Padma and Hari Harilela Lecture Theater (LT-C), HKUST
Prof Andrew Chi-Chih Yao
Turning Award Winner 2000
Dean of the Institute for Interdisciplinary Information Sciences, Tsinghua University
Distinguished Professor-at-Large, The Chinese University of Hong Kong
In recent years, the scientific world has seen much excitement over the development of quantum computing, and the ever increasing possibility of building real quantum computers. What’s the advantage of quantum computing? What are the secrets in the atoms that could potentially unleash such enormous power, to be used for computing and information processing? In this talk, we will take a look at quantum computing, and make the case that we are witnessing a great science in the making.
Professor Andrew Chi-Chih Yao received his BS in Physics from National Taiwan University (1967), PhD in Physics from Harvard University (1972), and PhD in Computer Science from the University of Illinois (1975). From 1975 onward, he served on the faculty at MIT, Stanford, UC Berkeley and Princeton University. In 2004 he joined Tsinghua University in Beijing, where he is now Dean of the Institute for Interdisciplinary Information Sciences. He also has been since 2005 a Distinguished Professor-at-Large at the Chinese University of Hong Kong.

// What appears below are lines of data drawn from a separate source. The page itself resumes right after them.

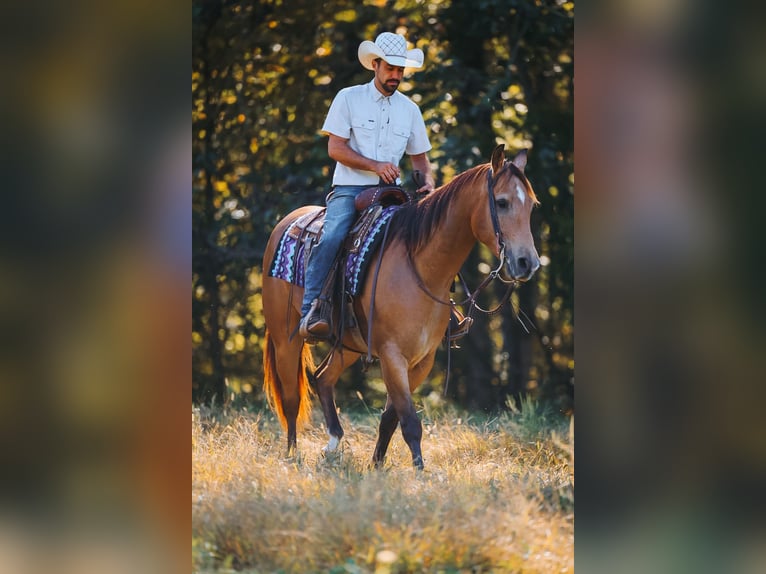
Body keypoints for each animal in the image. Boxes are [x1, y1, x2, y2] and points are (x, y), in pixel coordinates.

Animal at [261, 144, 540, 469]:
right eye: (502, 202)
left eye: (531, 206)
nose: (528, 263)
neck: (421, 267)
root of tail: (285, 223)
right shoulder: (392, 355)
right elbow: (409, 421)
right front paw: (419, 471)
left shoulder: (422, 360)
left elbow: (390, 419)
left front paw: (377, 465)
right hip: (286, 340)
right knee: (291, 399)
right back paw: (291, 454)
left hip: (349, 343)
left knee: (322, 377)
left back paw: (332, 443)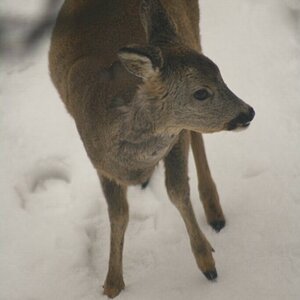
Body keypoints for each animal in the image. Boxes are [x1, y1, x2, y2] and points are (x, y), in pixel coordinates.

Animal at [49, 0, 255, 296]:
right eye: (201, 93)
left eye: (222, 77)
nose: (248, 112)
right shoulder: (101, 165)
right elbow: (119, 215)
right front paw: (112, 285)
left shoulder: (175, 138)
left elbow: (177, 191)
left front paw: (208, 264)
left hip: (194, 32)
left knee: (197, 138)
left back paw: (214, 212)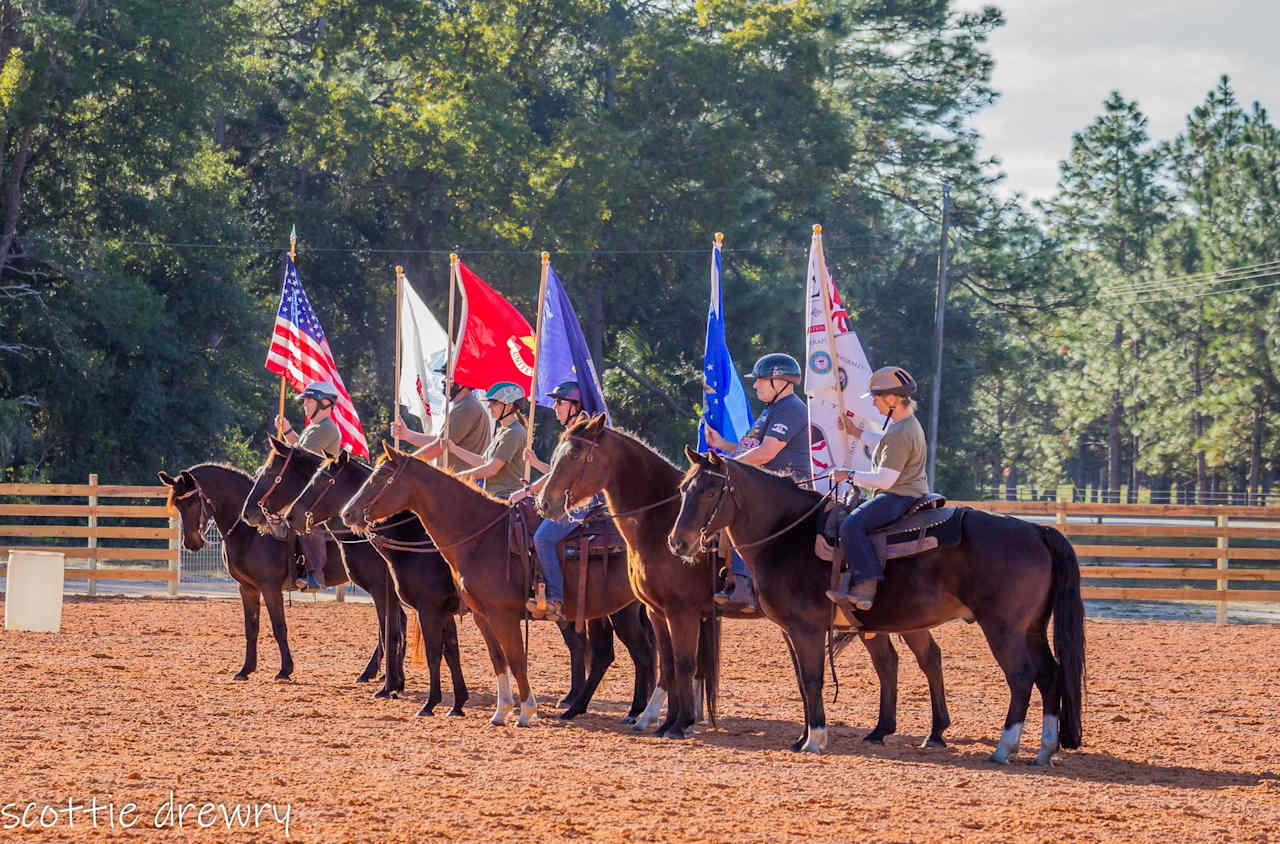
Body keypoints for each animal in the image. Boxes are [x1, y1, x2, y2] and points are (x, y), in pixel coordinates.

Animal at [244, 435, 409, 701]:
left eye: (269, 473)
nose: (248, 513)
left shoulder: (382, 588)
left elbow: (387, 631)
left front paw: (389, 684)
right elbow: (390, 631)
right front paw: (391, 680)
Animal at [537, 414, 952, 747]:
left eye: (576, 456)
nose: (546, 503)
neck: (659, 523)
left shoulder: (682, 612)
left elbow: (684, 664)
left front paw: (679, 724)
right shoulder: (657, 611)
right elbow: (668, 664)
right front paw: (666, 721)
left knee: (922, 658)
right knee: (897, 661)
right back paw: (892, 730)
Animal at [665, 448, 1085, 768]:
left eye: (709, 492)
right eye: (685, 488)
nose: (677, 543)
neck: (789, 535)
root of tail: (1036, 530)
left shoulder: (806, 627)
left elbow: (813, 679)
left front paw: (815, 739)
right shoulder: (790, 630)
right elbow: (803, 681)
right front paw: (801, 737)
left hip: (1003, 628)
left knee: (1022, 676)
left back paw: (1005, 747)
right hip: (1031, 628)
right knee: (1050, 674)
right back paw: (1044, 749)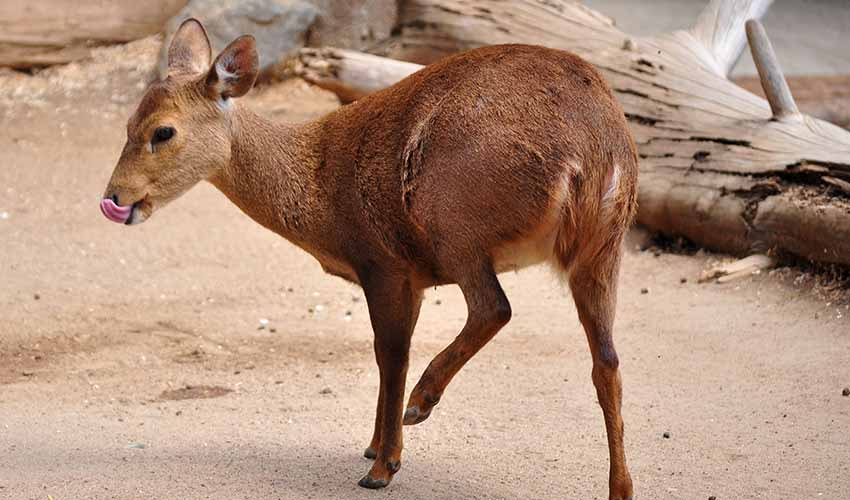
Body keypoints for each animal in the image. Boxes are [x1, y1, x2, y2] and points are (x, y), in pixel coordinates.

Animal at [101, 18, 638, 500]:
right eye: (126, 124)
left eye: (163, 132)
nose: (114, 197)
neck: (319, 192)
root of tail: (594, 154)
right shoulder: (413, 280)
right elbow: (390, 354)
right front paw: (374, 447)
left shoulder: (383, 263)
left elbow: (390, 353)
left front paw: (382, 465)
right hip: (602, 248)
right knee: (607, 360)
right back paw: (620, 488)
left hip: (456, 224)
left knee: (495, 308)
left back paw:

Professor Yao’s research interests are in the theory of computation and its applications to cryptography, algorithmic economics, and quantum computing. He is recipient of the prestigious A.M. Turing Award in year 2000, as well as numerous other honors and awards, including the George Polya Prize, the Donald E. Knuth Prize, and six honorary doctorates. He is a member of the US National Academy of Sciences, the American Academy of Arts and Sciences, the Chinese Academy of Sciences, Academia Sinica, and the Academy of Sciences of Hong Kong.